Dr Martens lowers his forecast and loses more than 20% in London

The brand announced Thursday sales worse than expected for its staggered third quarter. Simon Newman/REUTERS

This fall comes from direct sales in the United States “weaker than expected, in part due to exceptionally hot weather for the season”, according to the general manager.

British shoe brand Dr. Martens, whose performance in recent months has been weighed down by the global economic crisis, plunged more than 20% in London after disappointing results and lowered forecasts. The company facessignificant operational issues creating a bottleneck in (its) new distribution center“of Los Angeles and direct sales in the United States”weaker than expected, partly due to unseasonably warm weather“, points out Kenny Wilson, the general manager.

As a result, the brand on Thursday announced worse-than-expected sales for its staggered third quarter, which ended at the end of December, at 335.9 million pounds, and revised down its sales forecast for its full financial year ( it should grow by 11 to 13%). The action plunged 21.89% to 163.40 pence on Thursday around 0900 GMT on the London Stock Exchange. Dr.
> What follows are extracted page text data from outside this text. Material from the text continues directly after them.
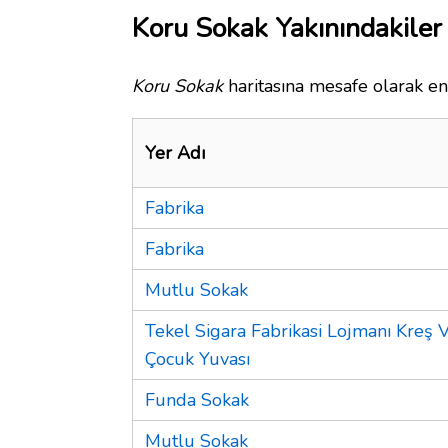
Koru Sokak Yakınındakiler
Koru Sokak
haritasına mesafe olarak en 
Yer Adı
Fabrika
Fabrika
Mutlu Sokak
Tekel Sigara Fabrikasi Lojmanı Kreş 
Çocuk Yuvası
Funda Sokak
Mutlu Sokak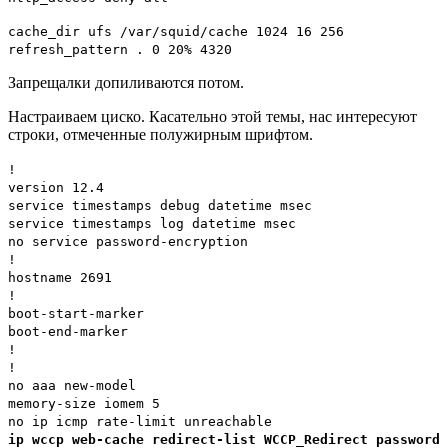
cache_dir ufs /var/squid/cache 1024 16 256
refresh_pattern . 0 20% 4320
Запрещалки допиливаются потом.
Настраиваем циско. Касательно этой темы, нас интересуют
строки, отмеченные полужирным шрифтом.
!
version 12.4
service timestamps debug datetime msec
service timestamps log datetime msec
no service password-encryption
!
hostname 2691
!
boot-start-marker
boot-end-marker
!
!
no aaa new-model
memory-size iomem 5
no ip icmp rate-limit unreachable
ip wccp web-cache redirect-list WCCP_Redirect password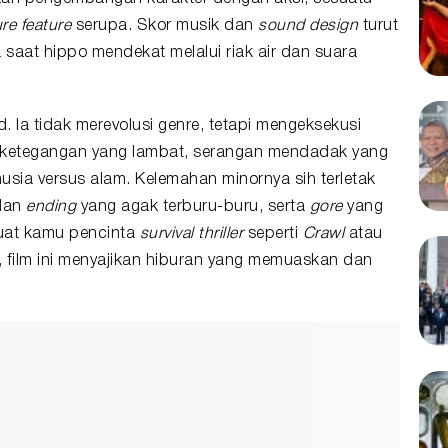
re feature
serupa. Skor musik dan
sound design
turut
saat hippo mendekat melalui riak air dan suara
d. Ia tidak merevolusi genre, tetapi mengeksekusi
ketegangan yang lambat, serangan mendadak yang
sia versus alam. Kelemahan minornya sih terletak
 dan
ending
yang agak terburu-buru, serta
gore
yang
 buat kamu pencinta
survival thriller
seperti
Crawl
atau
 film ini menyajikan hiburan yang memuaskan dan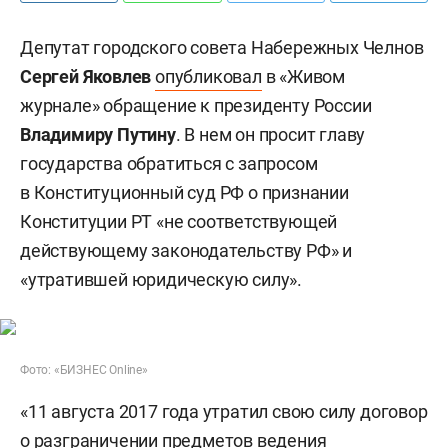
Депутат городского совета Набережных Челнов
Сергей Яковлев
опубликовал
в «Живом
журнале» обращение к президенту России
Владимиру Путину
. В нем он просит главу
государства обратиться с запросом
в Конституционный суд РФ о признании
Конституции РТ «не соответствующей
действующему законодательству РФ» и
«утратившей юридическую силу».
Фото: «БИЗНЕС Online»
«11 августа 2017 года утратил свою силу договор
о разграничении предметов ведения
Martens, a brand founded in 1960 and inseparable from the punk movement, had published fivefold annual results for its last financial year, but it is caught up in the deterioration of the economic climate, with the United Kingdom in particular projected into recession next year and faced with inflation of more than 10%.
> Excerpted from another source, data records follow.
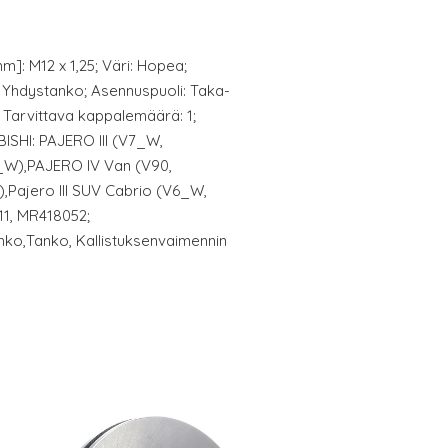
m]: M12 x 1,25; Väri: Hopea;
i: Yhdystanko; Asennuspuoli: Taka-
8; Tarvittava kappalemäärä: 1;
ISHI: PAJERO III (V7_W,
W),PAJERO IV Van (V90,
Pajero III SUV Cabrio (V6_W,
11, MR418052;
nko,Tanko, Kallistuksenvaimennin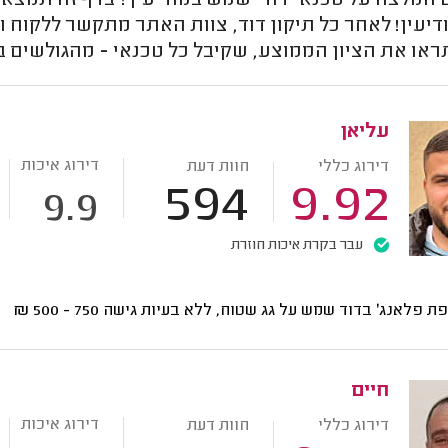
המלצה על טכנאי דודי שמש במודיעין? בדף זה תמצאו 
דיעין! לאחר כל תיקון דוד, צוות האתר מתקשר ללקוח ו
ראו את הציון הממוצע, שקיבל כל טכנאי - מהגולשים 
עליאן
דירוג איכות
דירוג כללי
חוות דעת
594
9.92
9.9
עבר בקרת איכות חוזרת
ת פלאנג' בדוד שמש על גג שטוח, ללא בעיות גישה
750 - 500
₪
חיים
דירוג איכות
דירוג כללי
חוות דעת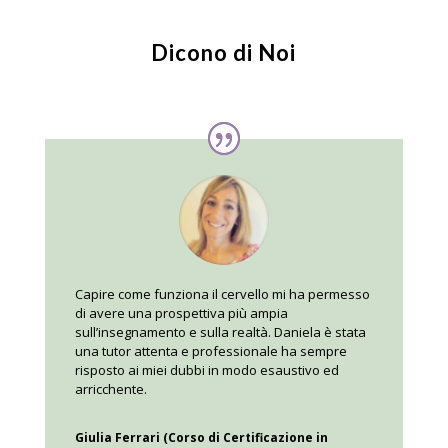
Dicono di Noi
Capire come funziona il cervello mi ha permesso
di avere una prospettiva più ampia
sull’insegnamento e sulla realtà. Daniela è stata
una tutor attenta e professionale ha sempre
risposto ai miei dubbi in modo esaustivo ed
arricchente.
Giulia Ferrari (Corso di Certificazione in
“Consumer confidence has weakened”

The brand of famous orthopedic shoes with thick rubber soles had seen its net profit fall year on year for its first half, and warned that “consumer confidence has weakened“, which had already made it plunge on the London Stock Exchange. “Dr Martens has been caught up in operational issues at its new distribution center in Los Angeles” and “this is another big headache for the company, which was already facing disappointing sales” in the USA, “considered a key market for the company’s growth“, Estimates Susannah Streeter, analyst of Hargreaves Lansdown.

The group is now focusing on direct sales to consumers, especially online, in order to be less dependent on resellers, who still represent the majority of results, and hoped to see its sales boosted by Christmas. But if “sales improved in America in December“that was not enough to”offset weaker performance in October and November“, further indicated the company in its press release.